_DOCUMENT TEXT_:

One day in December 2009, Sumit Gulwani met a businesswoman on a flight from a seminar to his home. After the woman knew Gulwani was both a Ph.D. in computer science and a Microsoft researcher, she asked one question, “is there a way to merge two columns in Excel, when one column has a first name, the other the last, so that a column has both first and last names?” Gulwani couldn’t offer an answer.

There were hundreds of millions of people worldwide using spreadsheets, but most of them were non-programmers who can hardly create small and one-off applications to support business functions. Meanwhile, spreadsheet programming was far from satisfactory.

That anecdote inspired Gulwani, partner research manager at Microsoft, to delve deep into the programming-by-example, a novel approach that enables non-programmers to create programs by giving examples. After users present examples of input and output, the computer must find a method of transforming similar input data to desired outputs.

Programming-by-examples (PBE)

Born in India, Gulwani went to IIT Kanpur for his undergraduate study in computer science. Then he came to the United States to study in UC Berkeley and obtained his Ph.D. in computer science in 2005. His dissertation on using randomized algorithms to verify and discover program properties received Outstanding Doctoral Dissertation Award from ACM SIGPLAN.

_TASK REQUIREMENTS_:
(1) Reproduce the stretch of the programming-by-example article from "One day in December" through "offer an answer.", with no changes.
(2) Resume the article on Sumit Gulwani and programming-by-example, starting after its last sentence.

_SUPPLIED INFORMATION_:
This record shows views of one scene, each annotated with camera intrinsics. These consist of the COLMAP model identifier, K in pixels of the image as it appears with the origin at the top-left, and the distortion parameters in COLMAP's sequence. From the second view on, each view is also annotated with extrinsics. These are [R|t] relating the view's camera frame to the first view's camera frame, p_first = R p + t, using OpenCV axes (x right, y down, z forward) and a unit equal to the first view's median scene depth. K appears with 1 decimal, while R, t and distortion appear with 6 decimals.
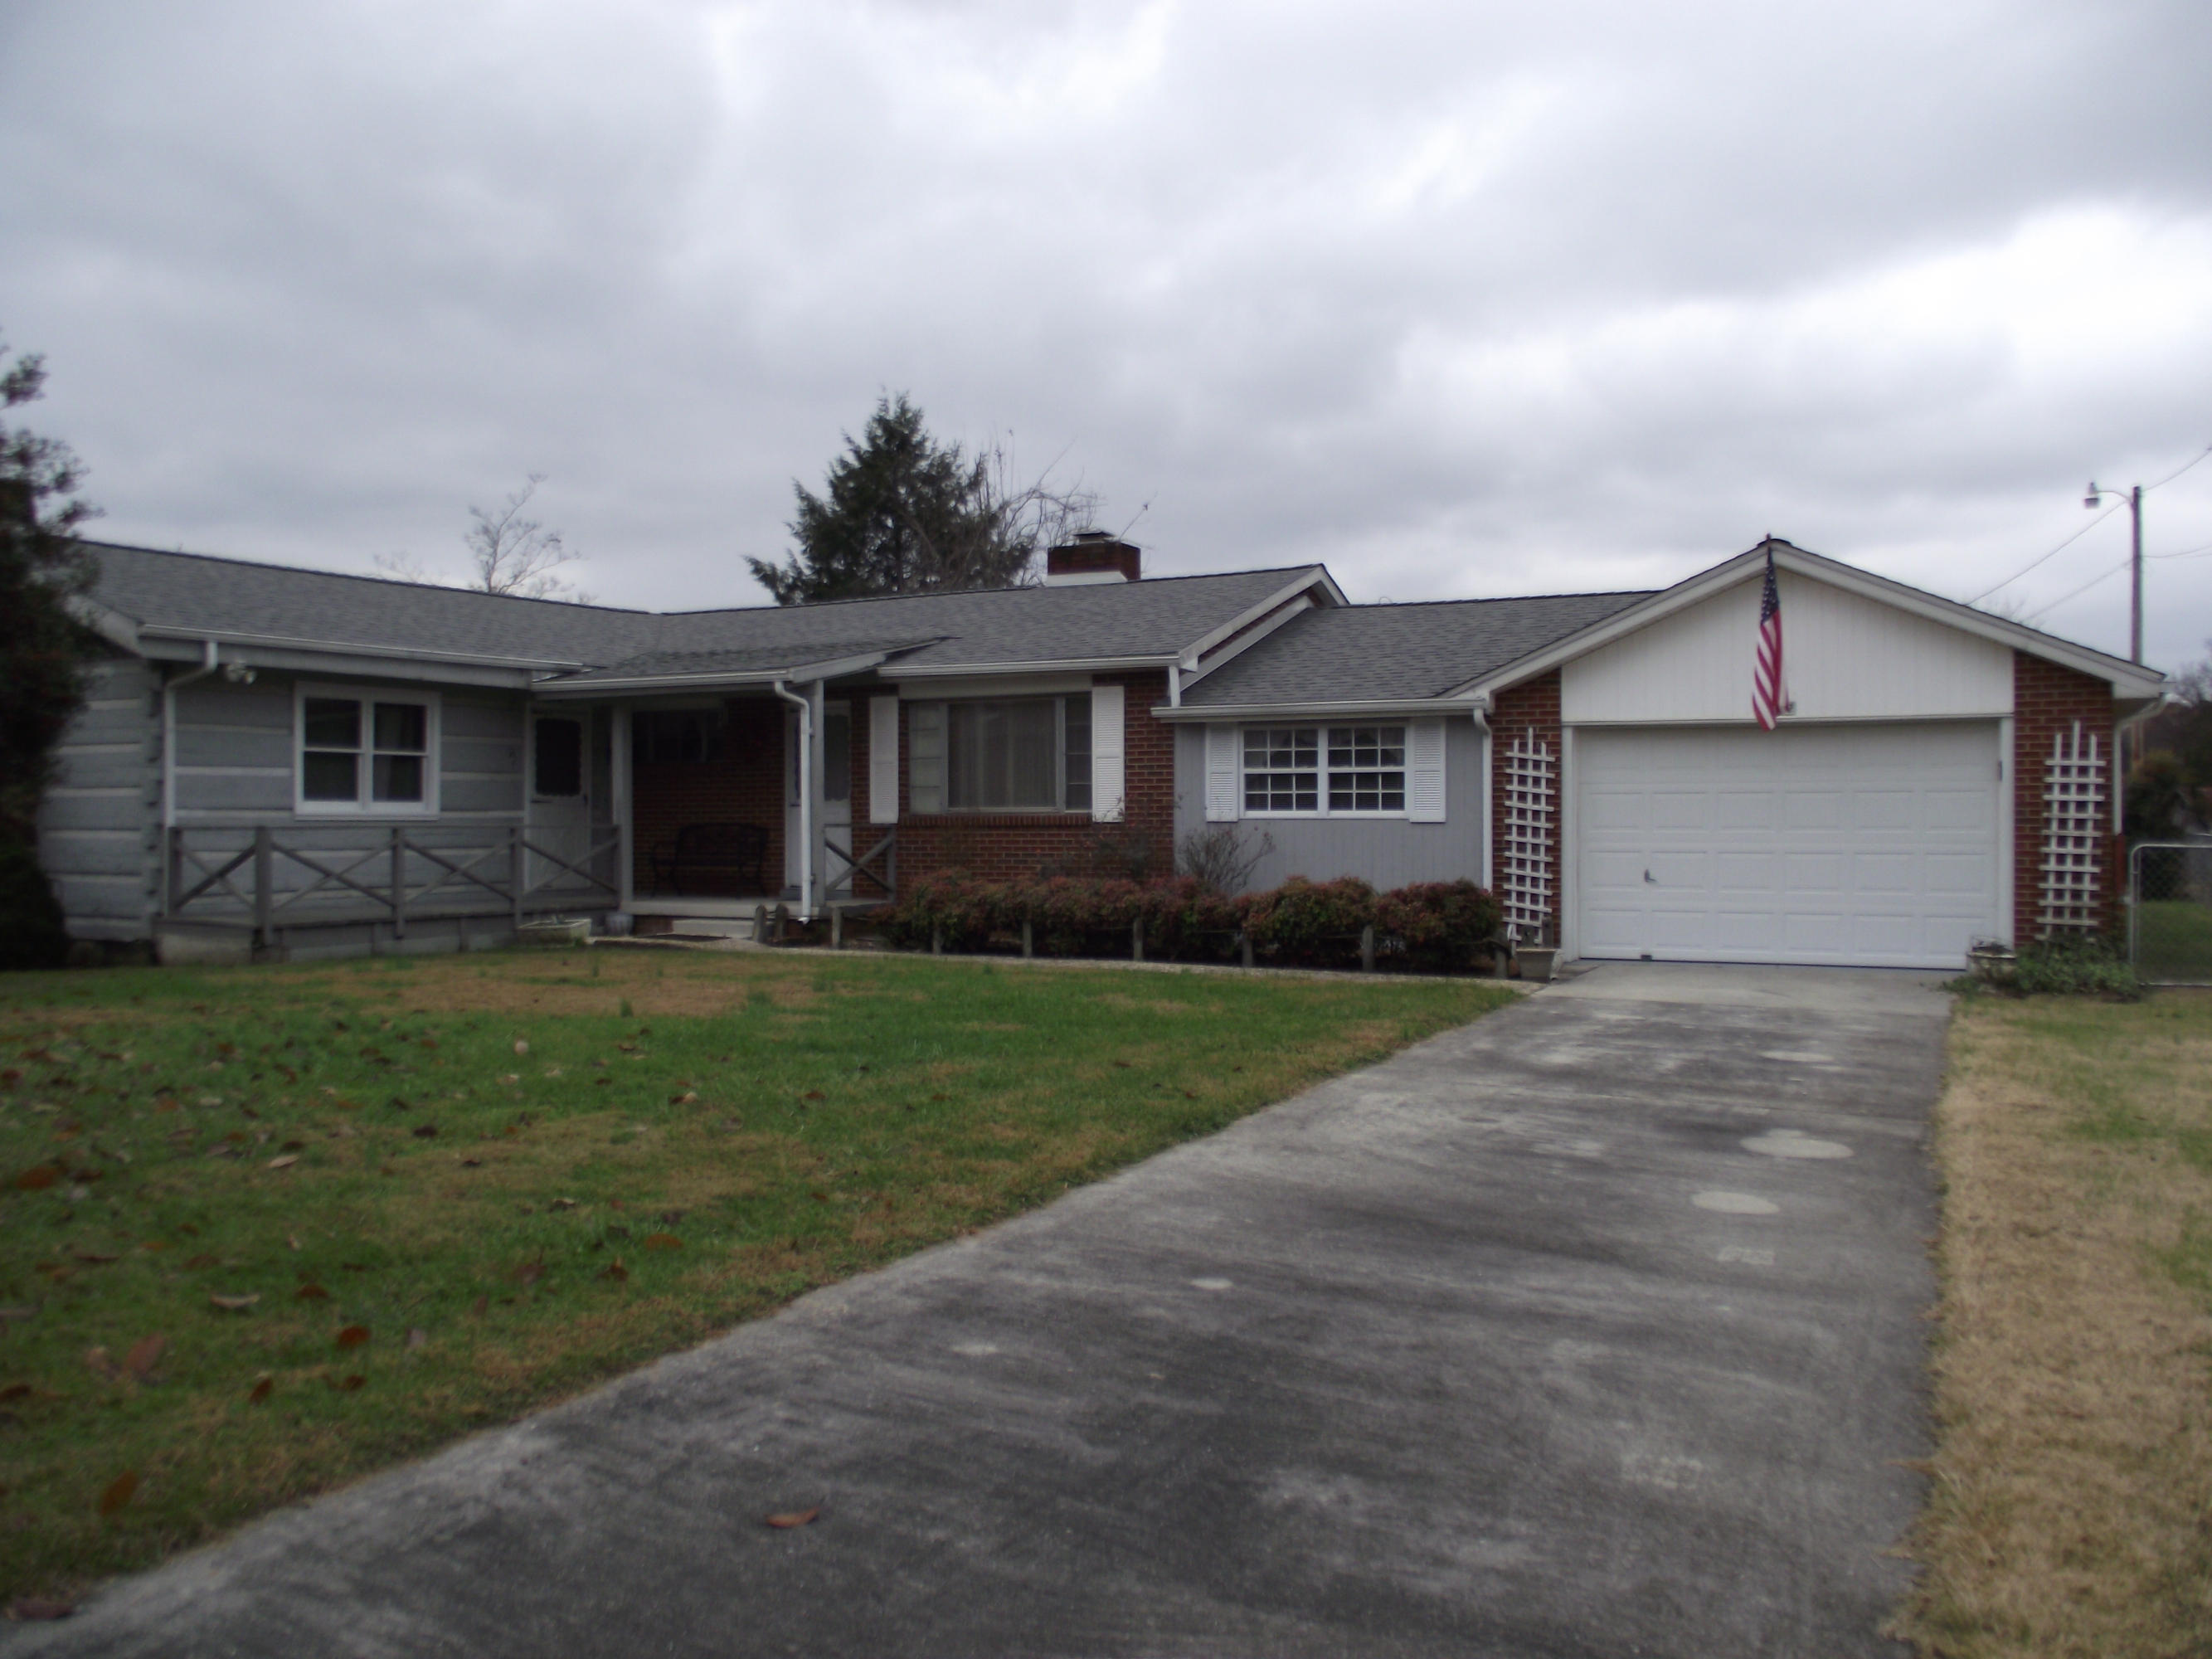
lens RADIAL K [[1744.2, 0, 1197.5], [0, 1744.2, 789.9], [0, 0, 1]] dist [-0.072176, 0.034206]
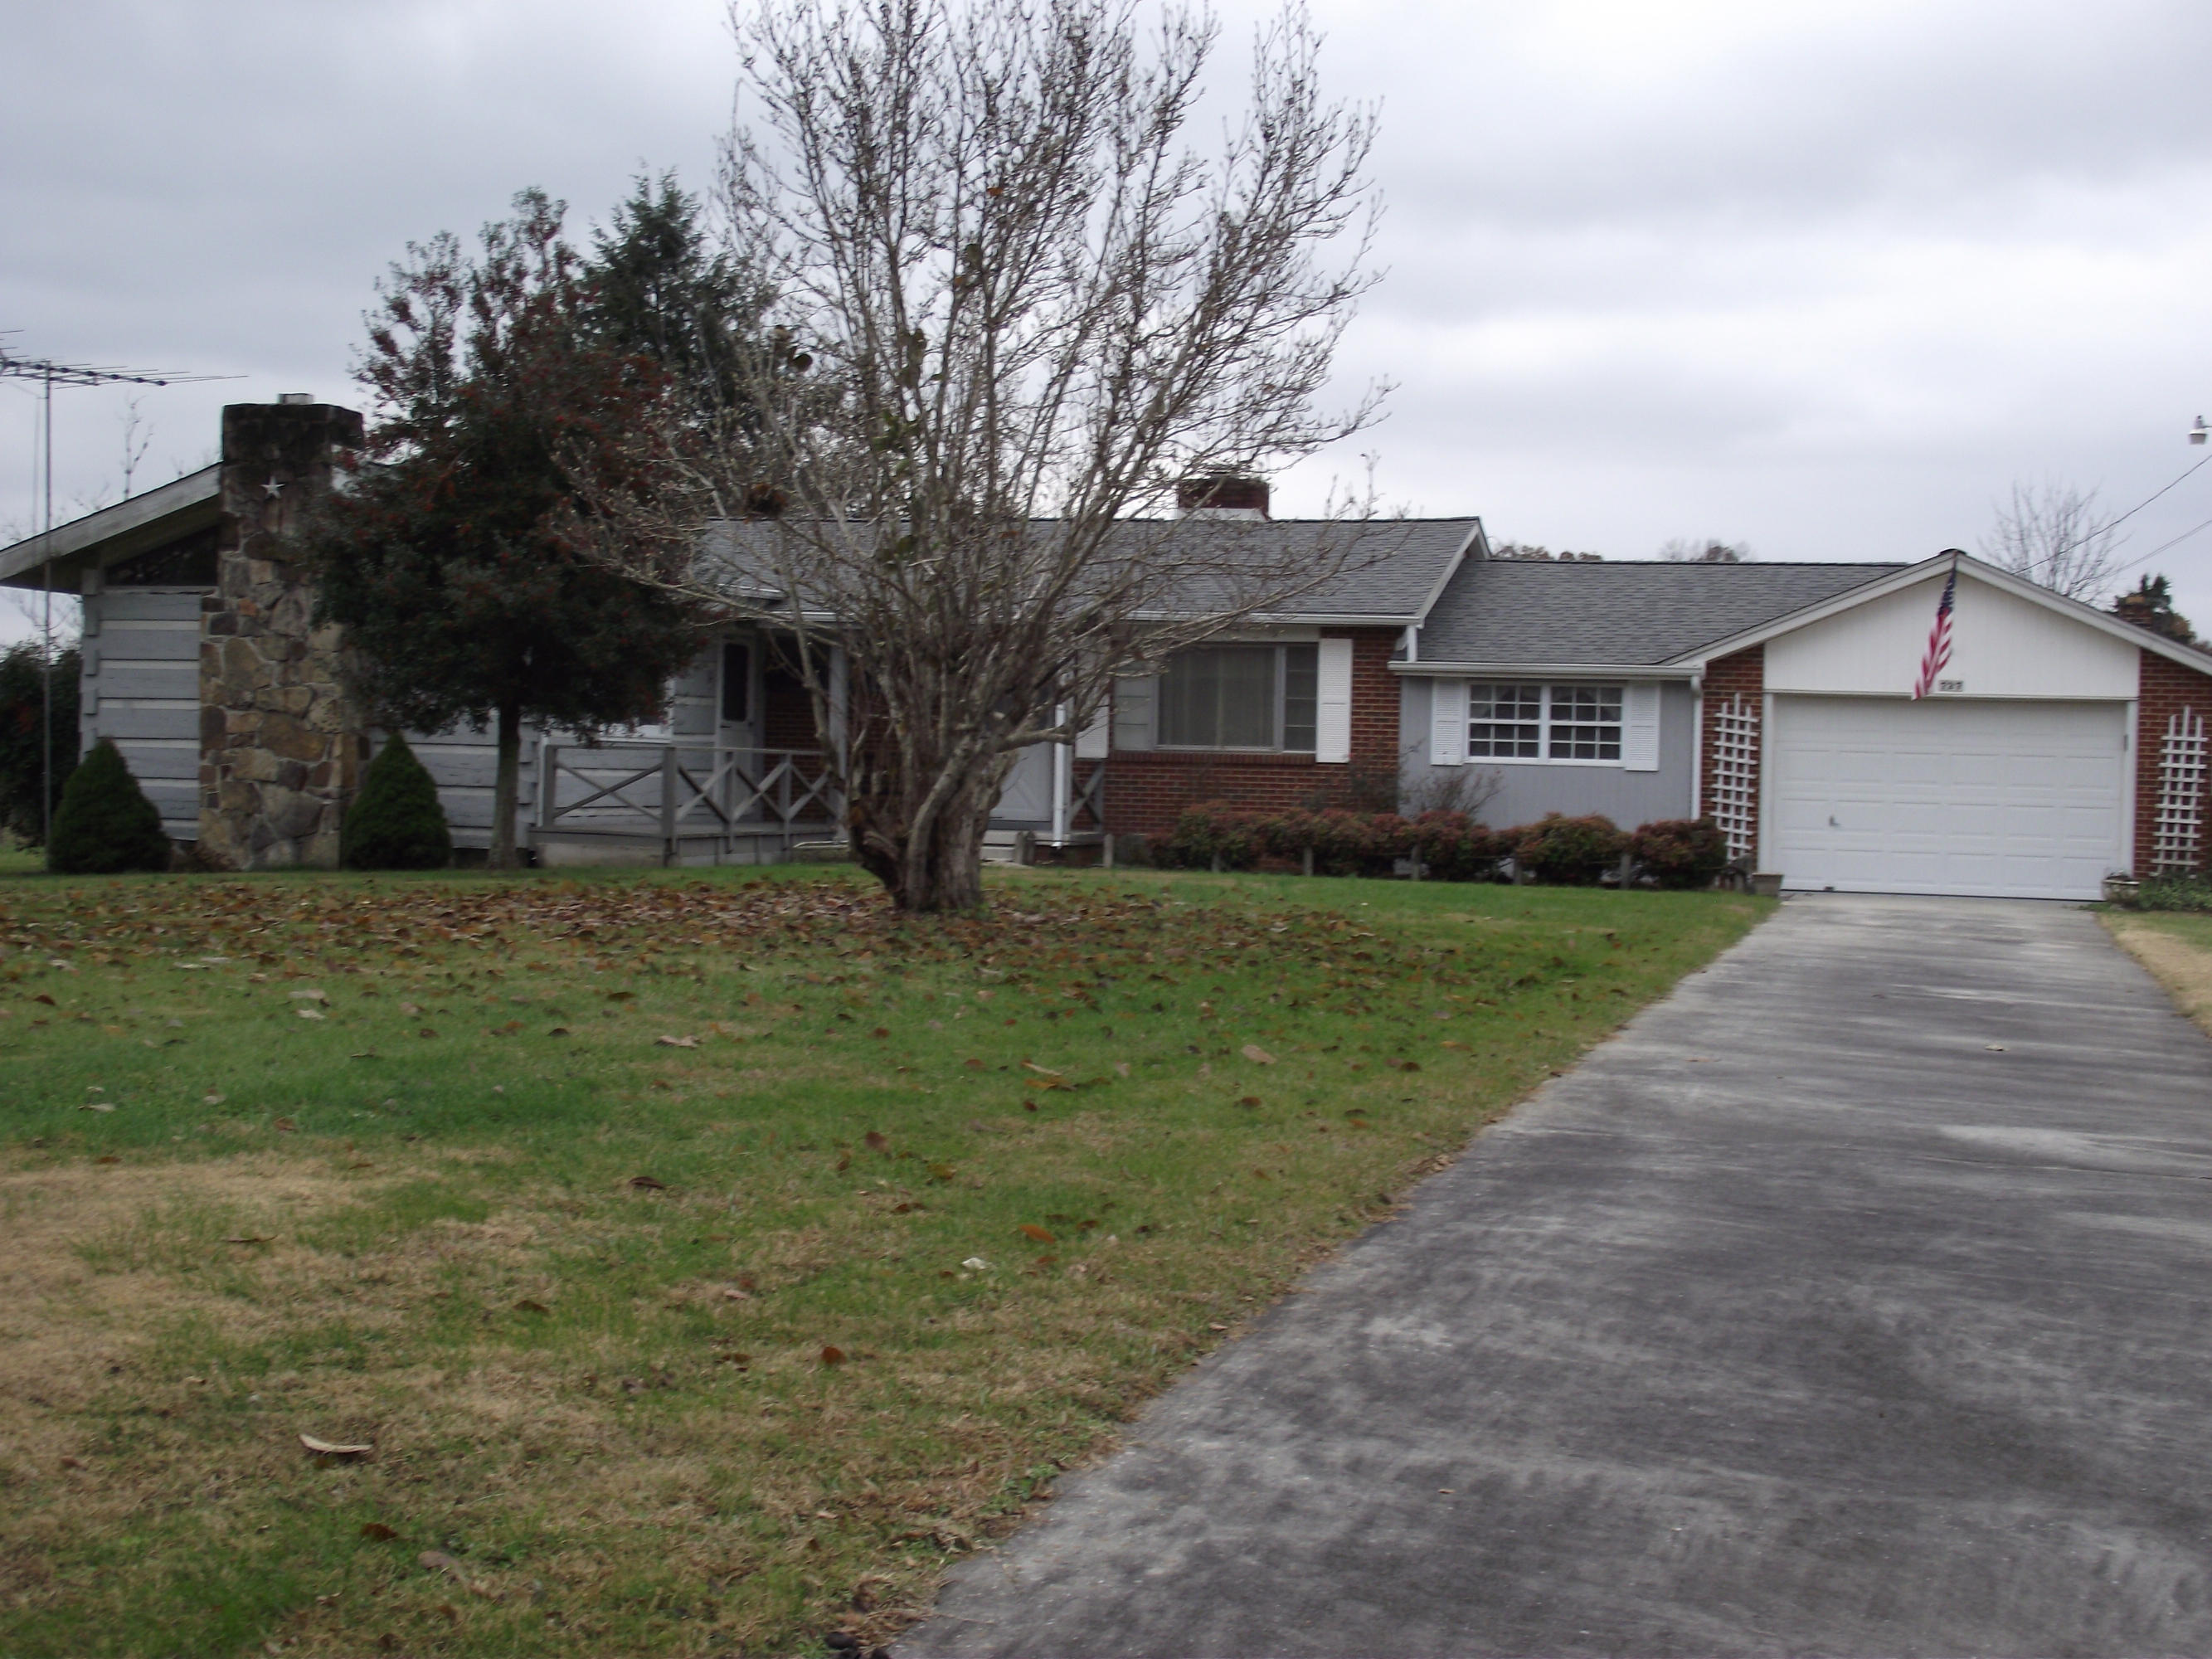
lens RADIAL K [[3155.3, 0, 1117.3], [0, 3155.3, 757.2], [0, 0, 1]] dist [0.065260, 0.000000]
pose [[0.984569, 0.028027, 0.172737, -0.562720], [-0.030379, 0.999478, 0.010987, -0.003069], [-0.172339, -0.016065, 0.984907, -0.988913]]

_EXERCISE RESULTS_:
(1)
One day in December 2009, Sumit Gulwani met a businesswoman on a flight from a seminar to his home. After the woman knew Gulwani was both a Ph.D. in computer science and a Microsoft researcher, she asked one question, “is there a way to merge two columns in Excel, when one column has a first name, the other the last, so that a column has both first and last names?” Gulwani couldn’t offer an answer.

(2)
After joining Microsoft in 2005, Gulwani has been devoted to shipping innovative program synthesis technologies, the idea of computers automatically writing programs. Over the next 13 years, His technologies have powered software like Excel and PowerBI, and Windows systems like Cortana and Powershell.

In 2011, Gulwani introduced algorithms for synthesizing string transformation programs by examples, published on Principles of Programming Languages Symposium. His program synthesis system can use input-output examples to create a wide range of string processing programs in spreadsheets, such as extracting bold or uppercase letters from a spreadsheet or transforming phone numbers into a uniform format.


Gulwani’s synthesizer system aims to replace the role of human experts on some Excel help forums and enable users to solve their problems in a few seconds as opposed to a few days.

PBE is an especially useful technique for data wrangling, the process of cleaning, structuring and enriching raw data into the desired format, such as column splitting, field extraction from log files/web pages, normalizing semi-structured spreadsheet into structured tables.

Flash Fill

That technology led to the Flash Fill feature of Microsoft Excel 2013 used by hundreds of millions of people. Flash Fill synthesizes millions of small programs — 10–20 lines of code — that might accomplish the task.

How does Flash Fill work? The Microsoft blog of Flash Fill explains in details, “Let’s say an Excel user has a column of Social Security numbers. However, they’re not formatted correctly–they’re 123456789, not 123–45–6789. An Excel user creates a new column adjacent to the existing column, then types in the correct example: 123–45–6789. Flash Fill immediately fills in all rows below the example with properly formatted figures. The user needs to click to accept them all.”

Today, Windows Excel is getting smarter at recognizing what users want to do with their data, from creating a new column of initials to extracting italic letters from a spreadsheet. Just type in the first few boxes to demonstrate your intention, select the rest of the column and press Enter. Voila!


Flash Fill-Excel Interface

To recognize his pioneering contributions to end-user programming and intelligent tutoring system, Gulwani was awarded the prestigious ACM SIGPLAN Robin Milner Young Researcher Award in 2014.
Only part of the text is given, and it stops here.